Your task:
Count how many lines in the listing below contain the word "family", treating uppercase and lowercase as different. Give only the number.

[Stored entries]
= = = = =
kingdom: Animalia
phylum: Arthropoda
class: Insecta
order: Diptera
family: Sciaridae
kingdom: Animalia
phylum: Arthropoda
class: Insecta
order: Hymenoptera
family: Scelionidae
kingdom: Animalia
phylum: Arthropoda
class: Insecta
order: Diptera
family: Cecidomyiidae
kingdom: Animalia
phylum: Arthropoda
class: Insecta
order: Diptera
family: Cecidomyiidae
= = = = =
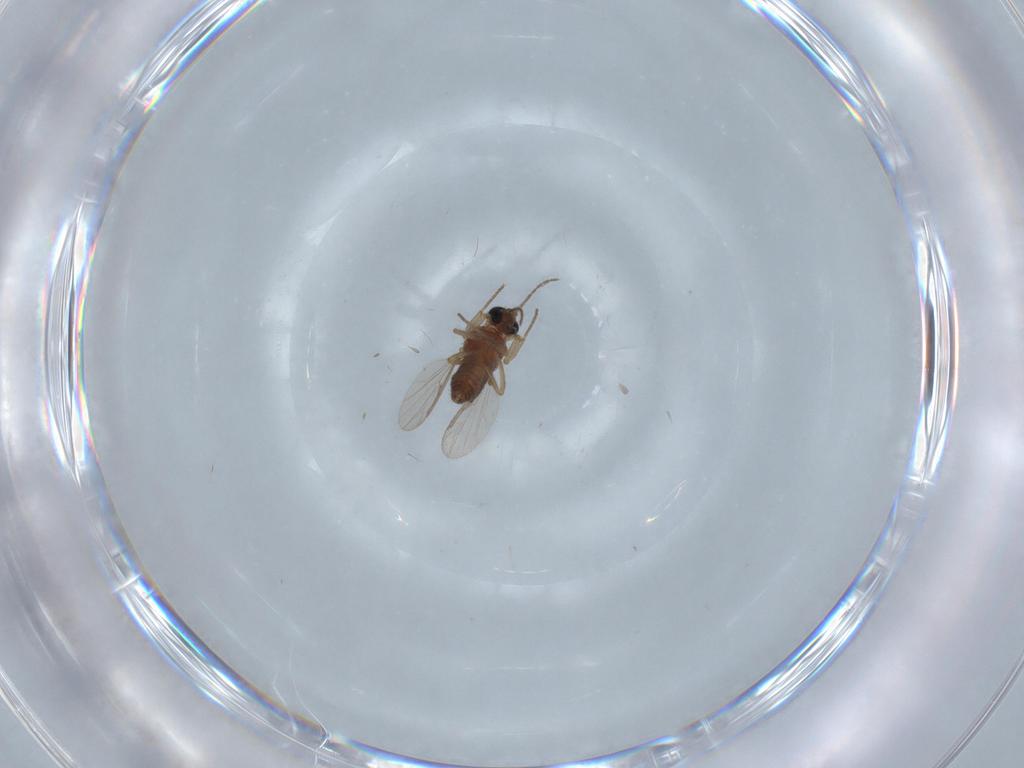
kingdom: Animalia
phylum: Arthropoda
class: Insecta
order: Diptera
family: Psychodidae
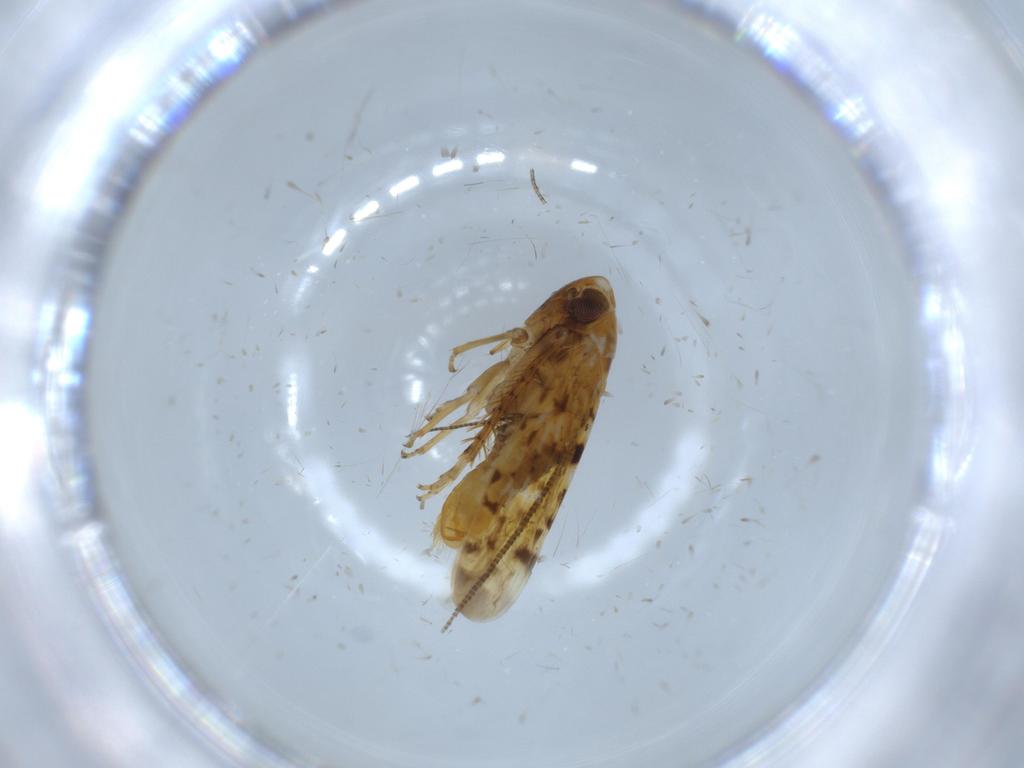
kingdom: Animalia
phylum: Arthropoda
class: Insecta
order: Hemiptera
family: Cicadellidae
= = = = =
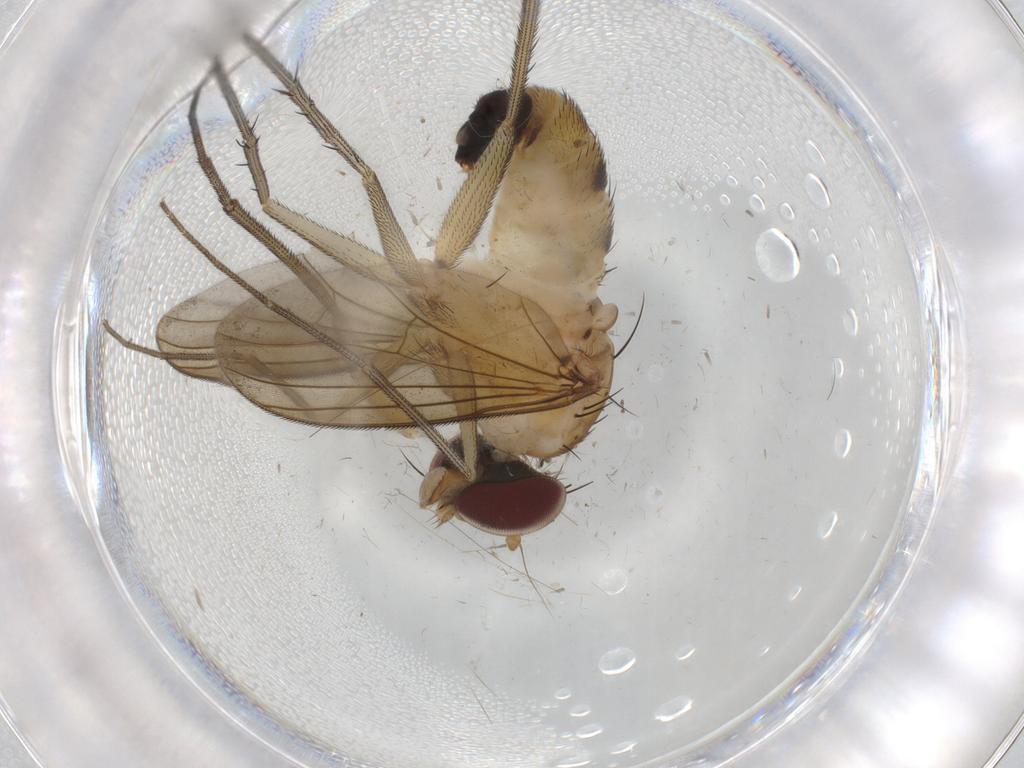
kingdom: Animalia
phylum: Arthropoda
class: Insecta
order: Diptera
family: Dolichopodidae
= = = = =
The reply:
7